The sound of thunder of guns shots began to rain. It’s me or them he thought and darted into the star-struck crowd. People began to scream as the hard lead tore their flesh like wet paper, and then he saw her in a doorway about 30 yards ahead.
With anger in his eyes and sorrow in his mind, he sprinted for the door as it slammed shut. While people fell like leaves of a dying tree, he blew down the door with one swift kick.
She was standing at the other end of a dull room with wilted roses on a single table with no chairs surrounding it. He though she is like those roses her happiness has drained away like the water in those petals. He noticed the gun; his gun pointed at him. Her hands were shaking and looked so unnatural holding that cold piece of steel meant for ending not beginnings. He took a step forward, she fired but it was a miss. Again he went forth, and again she shot, but the tears in her eyes must have obscured her vision. So now he was there right in front of her where she would not miss, could not miss. Give me the gun, he said.
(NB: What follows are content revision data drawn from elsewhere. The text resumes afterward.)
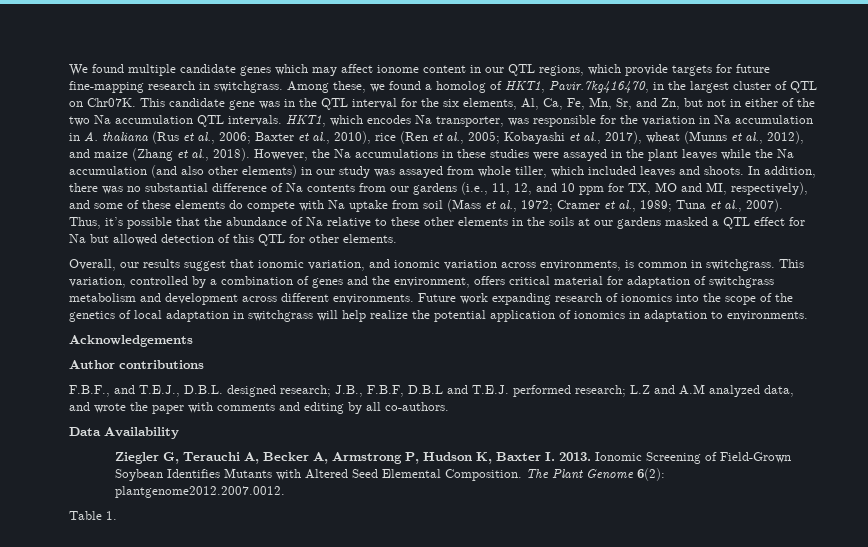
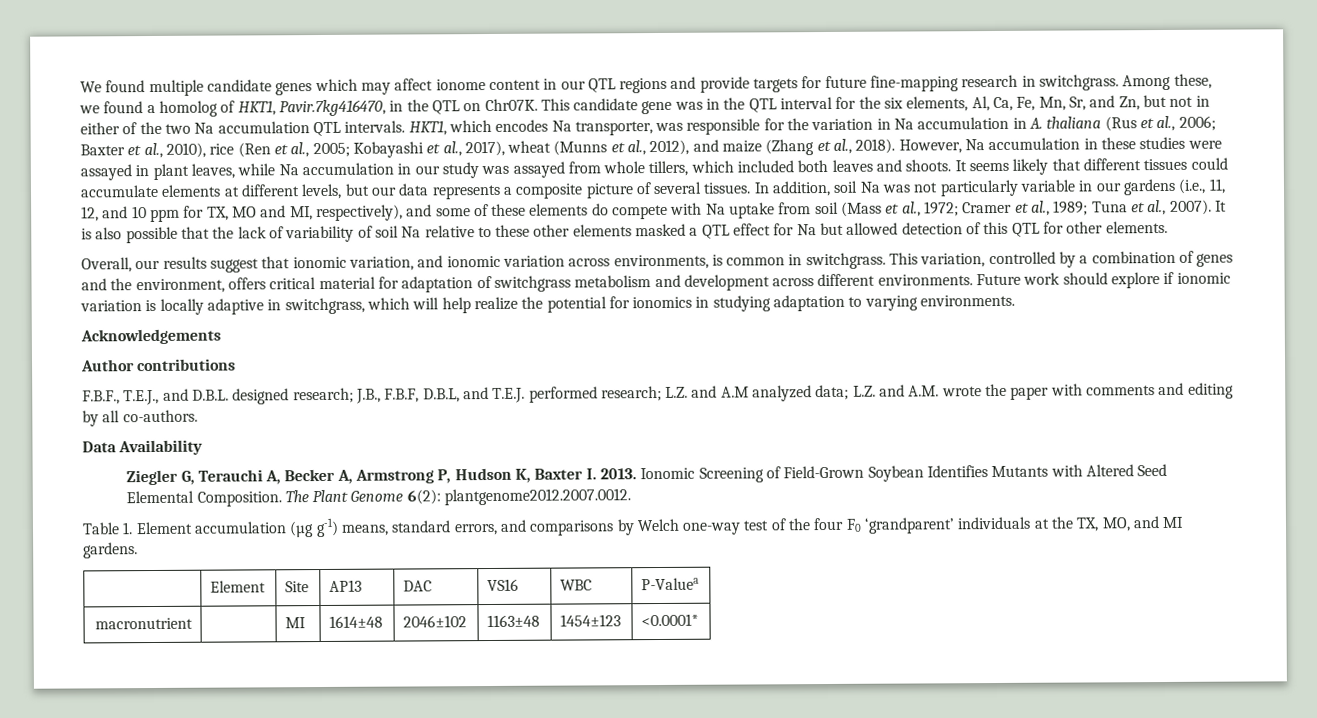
[539,64,621,76] regions, which -> [619,76,697,94] regions and
[690,81,787,93] largest cluster of -> (429, 105) none
[312,149,438,158] the Na accumulations -> [965,137,1081,151] Na accumulation
[626,149,794,161] [69,165,297,178] the plant leaves while the Na accumulation (and also other elements) -> [152,162,394,180] plant leaves, while Na accumulation
[515,166,547,178] tiller, -> [648,160,689,177] tillers,
(636, 170) none -> [797,159,829,173] both
[748,166,816,178] [69,183,386,194] In addition, there was no substantial difference of Na contents from -> [954,157,1228,175] [80,179,1094,200] It seems likely that different tissues could accumulate elements at different levels, but our data represents a composite picture of several tissues. In addition, soil Na was not particularly variable in
[69,217,303,229] Thus, it’s possible that the abundance of -> [1214,200,1227,212] [81,225,399,244] It is also possible that the lack of variability of soil
[512,217,661,229] in the soils at our gardens -> (632, 230) none
[492,293,793,305] [69,310,313,322] expanding research of ionomics into the scope of the genetics of local adaptation in switchgrass -> [1062,271,1231,289] [80,297,410,315] should explore if ionomic variation is locally adaptive in switchgrass, which
[490,310,571,322] application of -> [608,296,630,309] for
(640, 315) none -> [712,295,771,312] studying
(723, 315) none -> [864,295,918,311] varying
[114,385,180,397] and T.E.J., -> [123,388,189,406] T.E.J., and
[408,385,443,394] D.B.L -> [422,388,460,403] D.B.L,
[630,385,650,394] L.Z -> [665,386,689,398] L.Z.
[764,385,794,397] [69,402,90,411] data, and -> [815,384,940,401] data; L.Z. and A.M.
(117, 515) none -> [135,516,1185,538] [83,542,138,559] [210,580,267,593] [285,581,310,593] [329,579,363,592] [403,580,433,592] [487,578,520,592] [560,579,593,591] [641,577,700,591] [94,617,193,630] [285,617,307,629] [329,615,384,628] [403,615,468,628] [487,614,541,628] [560,614,622,627] [641,613,700,627] Element accumulation (µg g-1) means, standard errors, and comparisons by Welch one-way test of the four F0 ‘grandparent’ individuals at the TX, MO, and MI gardens. // | Element | Site | AP13 | DAC | VS16 | WBC | P-Valuea // macronutrient | | MI | 1614±48 | 2046±102 | 1163±48 | 1454±123 | <0.0001*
She shook her head and took aim. She shot, but this time it wasn’t at him. A soldier fell dead in the doorway and she dropped the gun falling to her knees sobbing up a storm. “,It’s going to be OK” he said as he picked up the gun and turned for the door, for you.
He went out the door with his gun in hand, shooting three men before one could draw. They fell where they stood and moved no more. Another sprang up from some cover and shot, but Jim was too good at this game they called death-dealing. Rolling once, and firing he put one in his eye watching the cool red blood flow. Two more on the street went for the kill but he jumped for cover and reloaded his pistol with finger so nimble like those of pianist. Bang went the guns, as he sprang around the corner but only he was still standing when the dust fell.
The last of the soldiers, a single man, still a boy, turned and ran leaving his rifle next to the puddle of piss that had ran down his leg. The man took aim more by instinct than anything else. There was one thought in his mind as he gentle squeezed the trigger. Home.
The boy fell never to move again and the gunslinger walked down a street littered with faces contorted in fear of people he would never know and he wondered like so many times before if freedom was truly worth the cost.
1 comment:
I like your story alot Will. At some points the plot got kinda confusing. The hero buys this lady's story that shes out in the middle of nowhere in a party dress? But your descriptions were very vivid, and your shoot out at the end was very exciting.